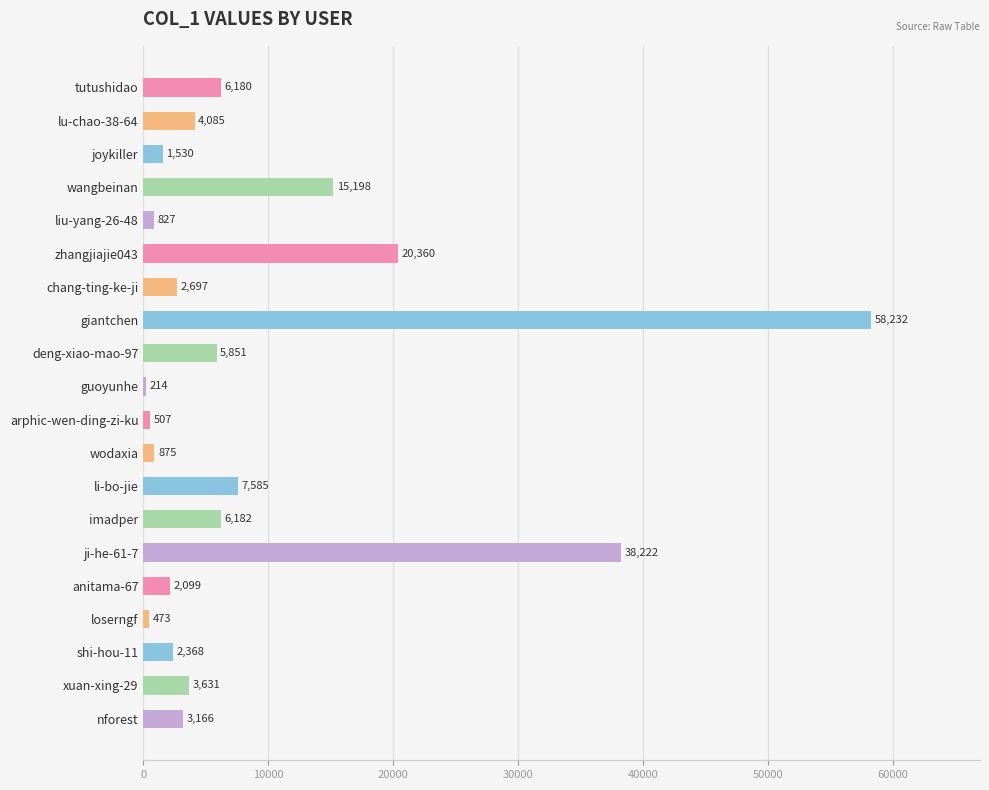

List the labels in order of value, largest first.

giantchen, ji-he-61-7, zhangjiajie043, wangbeinan, li-bo-jie, imadper, tutushidao, deng-xiao-mao-97, lu-chao-38-64, xuan-xing-29, nforest, chang-ting-ke-ji, shi-hou-11, anitama-67, joykiller, wodaxia, liu-yang-26-48, arphic-wen-ding-zi-ku, loserngf, guoyunhe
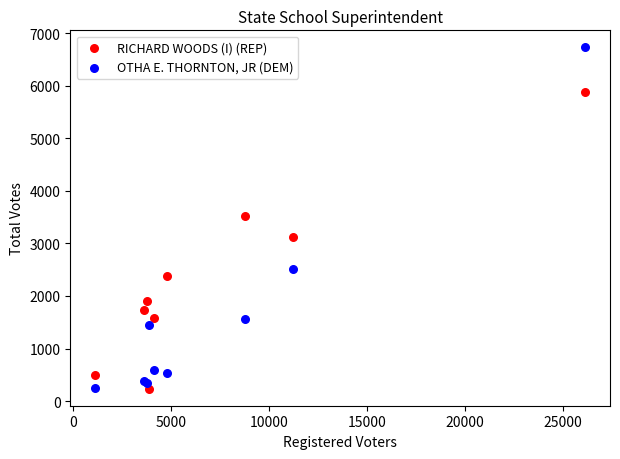

Which series has the largest Y range (max minus min)?

OTHA E. THORNTON, JR (DEM)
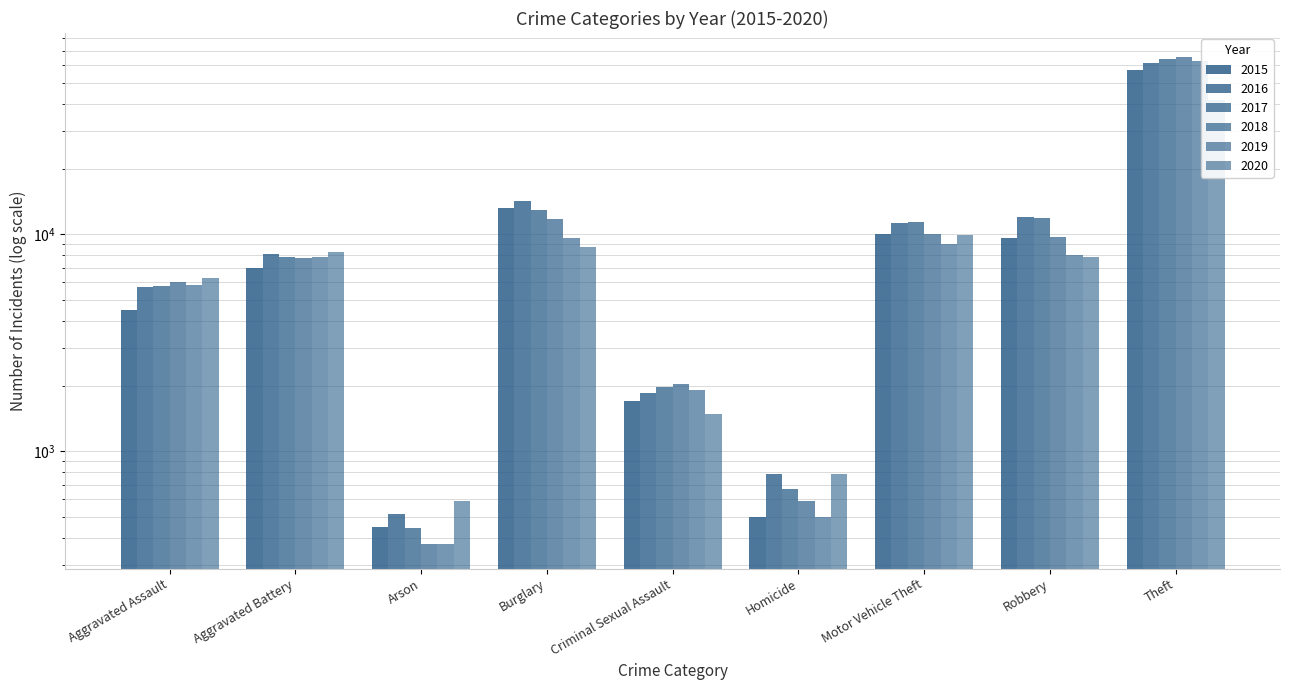

Rank the series by their maximum value, from highest to lowest.

2018, 2017, 2019, 2016, 2015, 2020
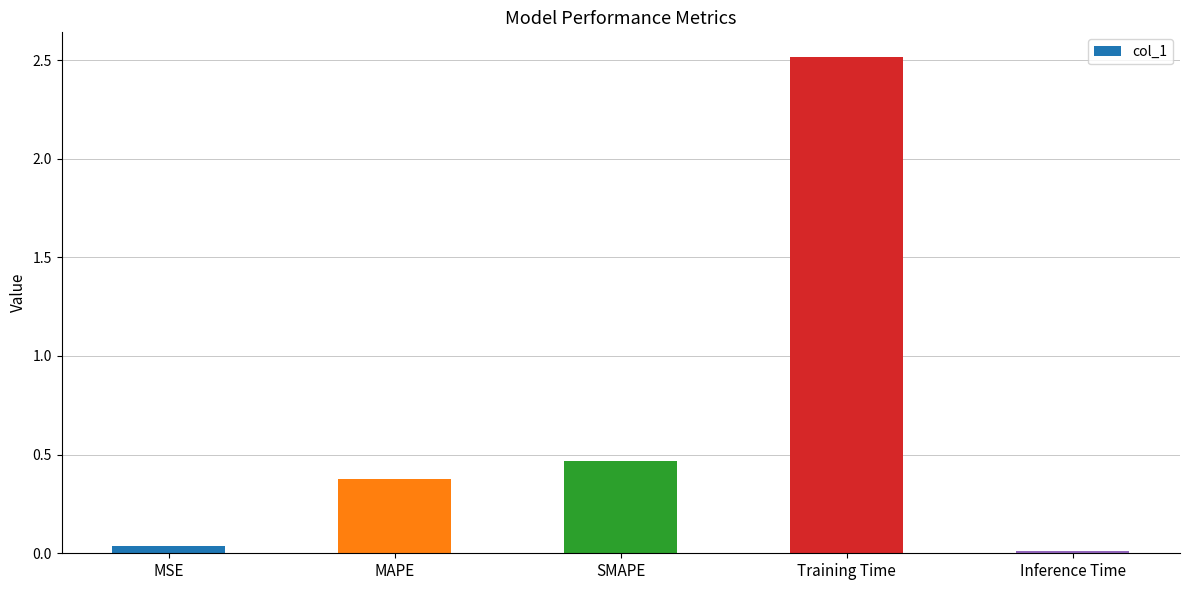

True or false: the data shows 2.5 at Training Time.

True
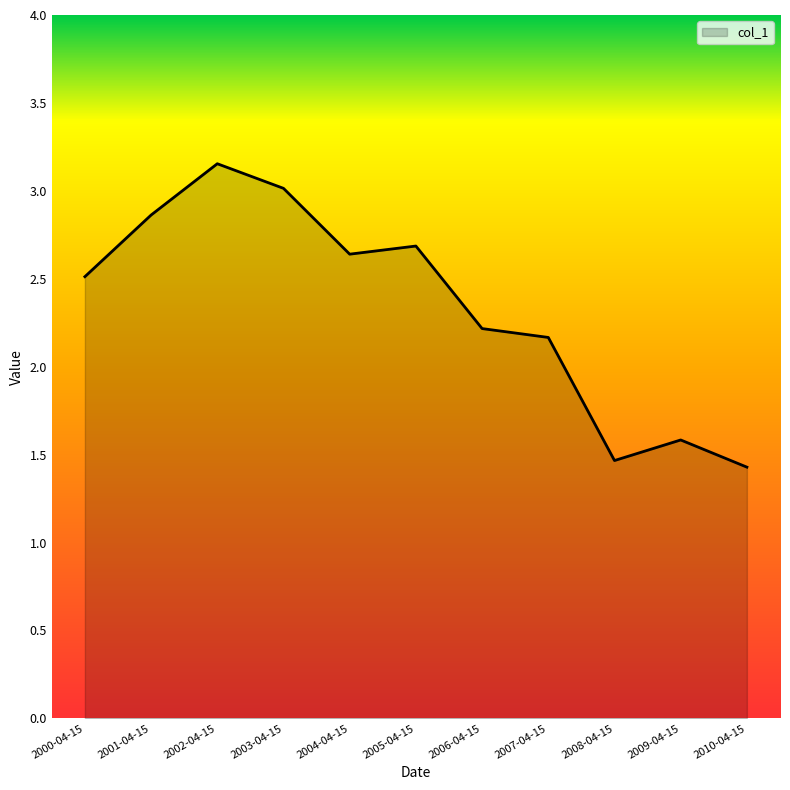

At which category does the data reach its first local valley?

2004-04-15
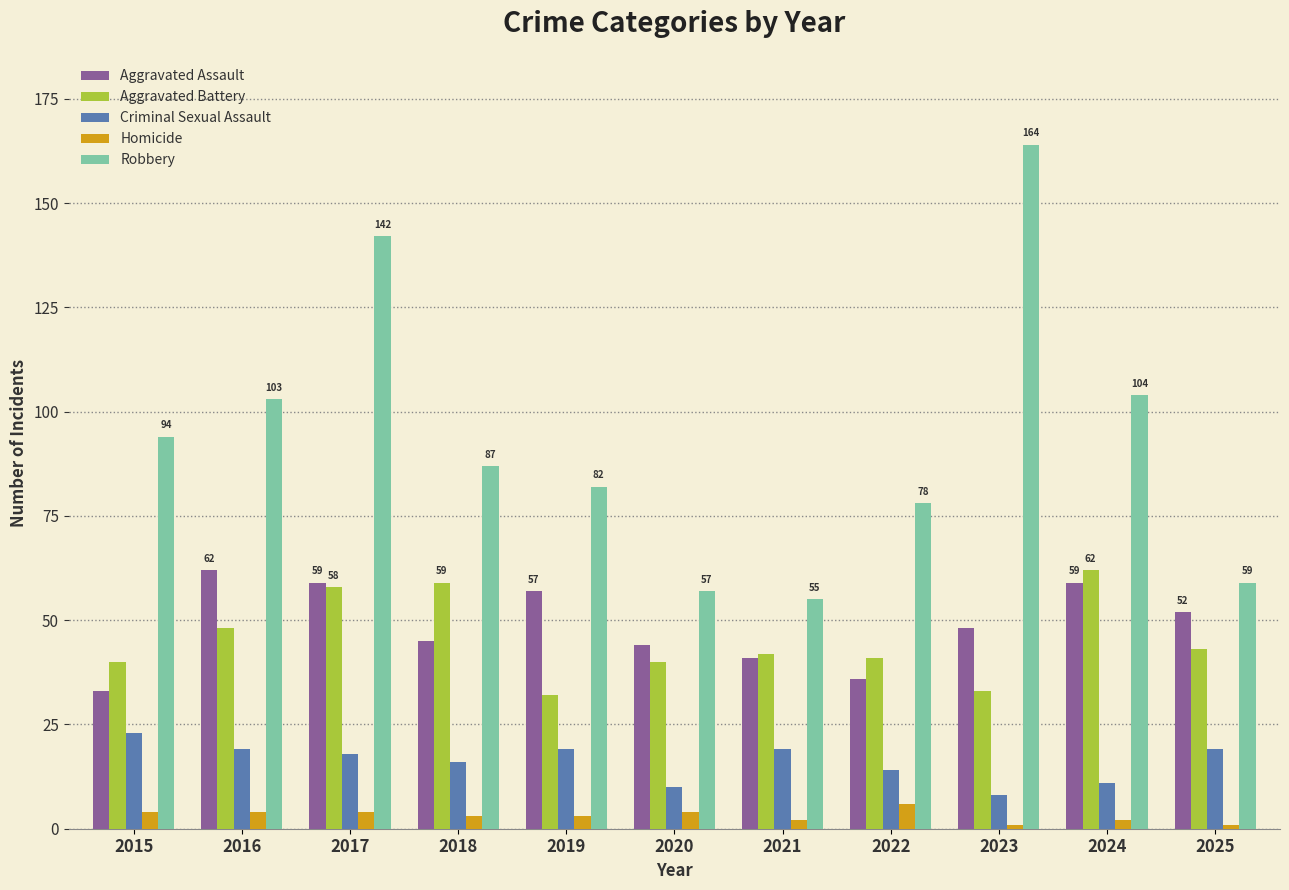

Reading left to right, list all the values displayed in this chart.

Aggravated Assault: 33	62	59	45	57	44	41	36	48	59	52
Aggravated Battery: 40	48	58	59	32	40	42	41	33	62	43
Criminal Sexual Assault: 23	19	18	16	19	10	19	14	8	11	19
Homicide: 4	4	4	3	3	4	2	6	1	2	1
Robbery: 94	103	142	87	82	57	55	78	164	104	59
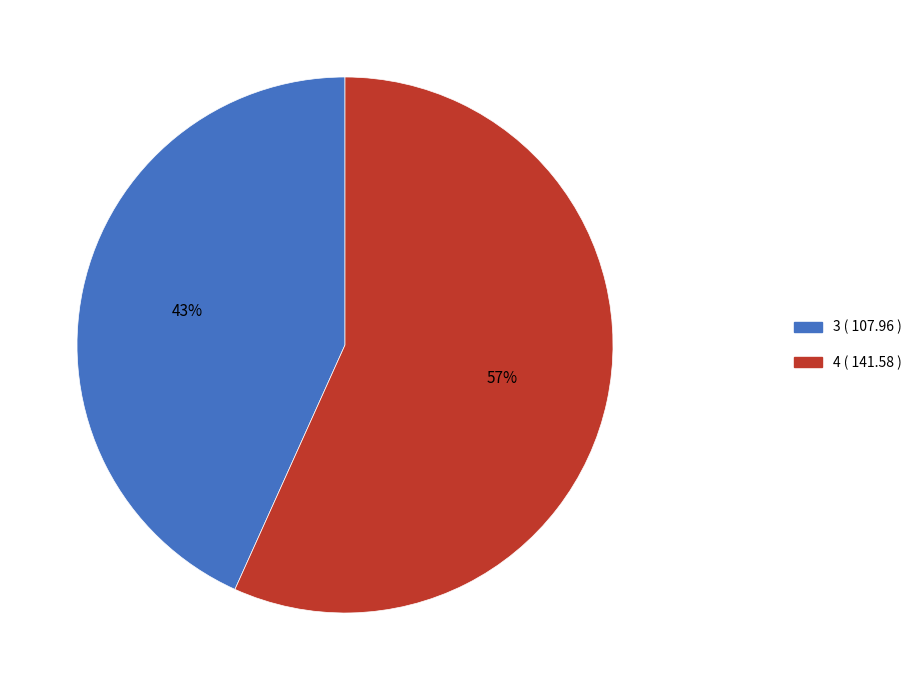

Rank the categories by value from lowest to highest.

3, 4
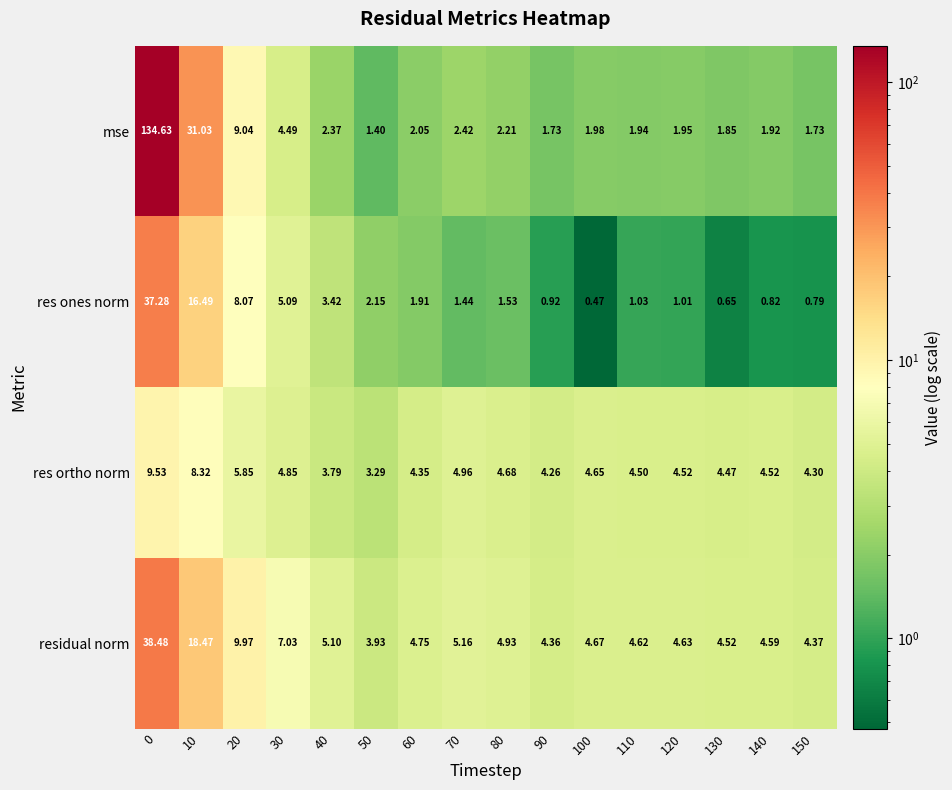

Which series has the largest range (max minus min)?

mse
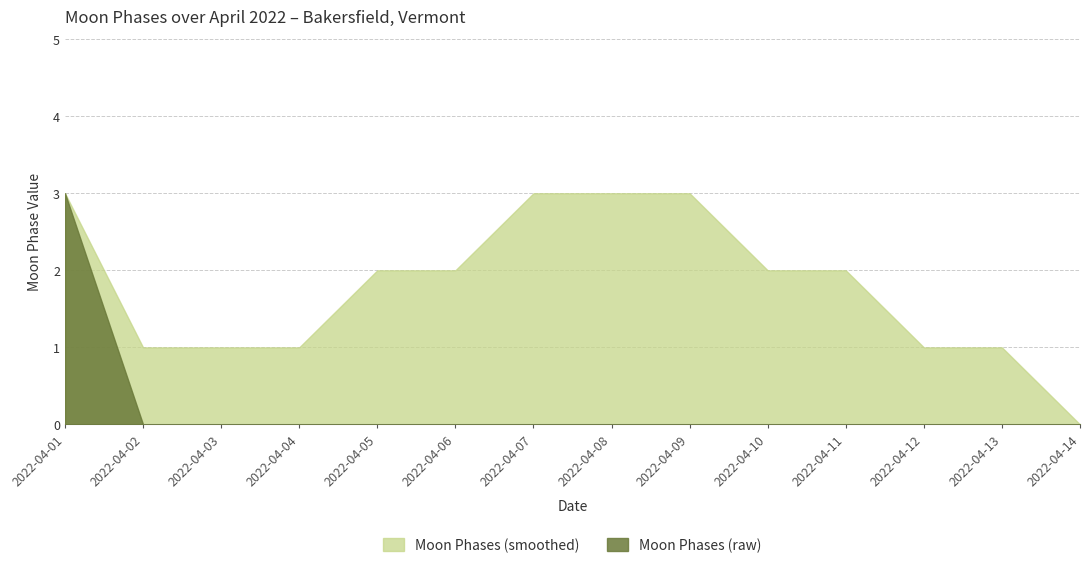

Rank the categories by Moon Phases (smoothed) value from highest to lowest.

2022-04-01, 2022-04-07, 2022-04-08, 2022-04-09, 2022-04-05, 2022-04-06, 2022-04-10, 2022-04-11, 2022-04-02, 2022-04-03, 2022-04-04, 2022-04-12, 2022-04-13, 2022-04-14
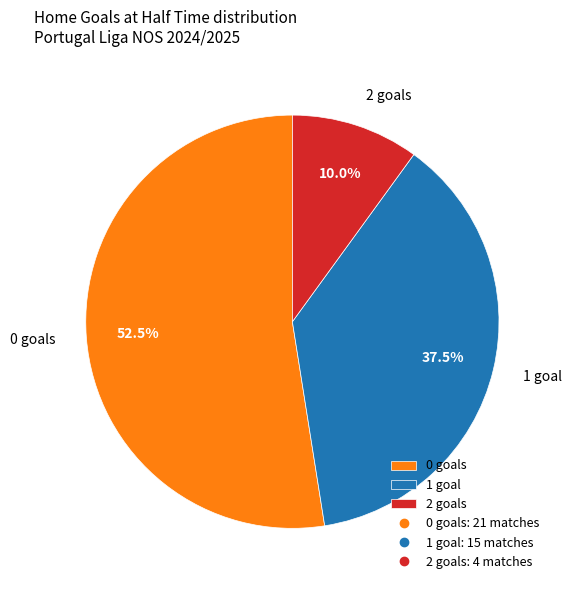

Which has a higher value, 2 goals or 0 goals?

0 goals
:::::
» Exercise details:
Rewrite every item above, swapping "Rank" for "Order" and keeping everything else the same. Leave the pictures out.

» Reply:
List the labels in order of value, largest first.

giantchen, ji-he-61-7, zhangjiajie043, wangbeinan, li-bo-jie, imadper, tutushidao, deng-xiao-mao-97, lu-chao-38-64, xuan-xing-29, nforest, chang-ting-ke-ji, shi-hou-11, anitama-67, joykiller, wodaxia, liu-yang-26-48, arphic-wen-ding-zi-ku, loserngf, guoyunhe

Which series has the largest Y range (max minus min)?

OTHA E. THORNTON, JR (DEM)

Order the series by their maximum value, from highest to lowest.

2018, 2017, 2019, 2016, 2015, 2020

True or false: the data shows 2.5 at Training Time.

True

At which category does the data reach its first local valley?

2004-04-15

Reading left to right, list all the values displayed in this chart.

Aggravated Assault: 33	62	59	45	57	44	41	36	48	59	52
Aggravated Battery: 40	48	58	59	32	40	42	41	33	62	43
Criminal Sexual Assault: 23	19	18	16	19	10	19	14	8	11	19
Homicide: 4	4	4	3	3	4	2	6	1	2	1
Robbery: 94	103	142	87	82	57	55	78	164	104	59

Order the categories by value from lowest to highest.

3, 4

Which series has the largest range (max minus min)?

mse

Order the categories by Moon Phases (smoothed) value from highest to lowest.

2022-04-01, 2022-04-07, 2022-04-08, 2022-04-09, 2022-04-05, 2022-04-06, 2022-04-10, 2022-04-11, 2022-04-02, 2022-04-03, 2022-04-04, 2022-04-12, 2022-04-13, 2022-04-14

Which has a higher value, 2 goals or 0 goals?

0 goals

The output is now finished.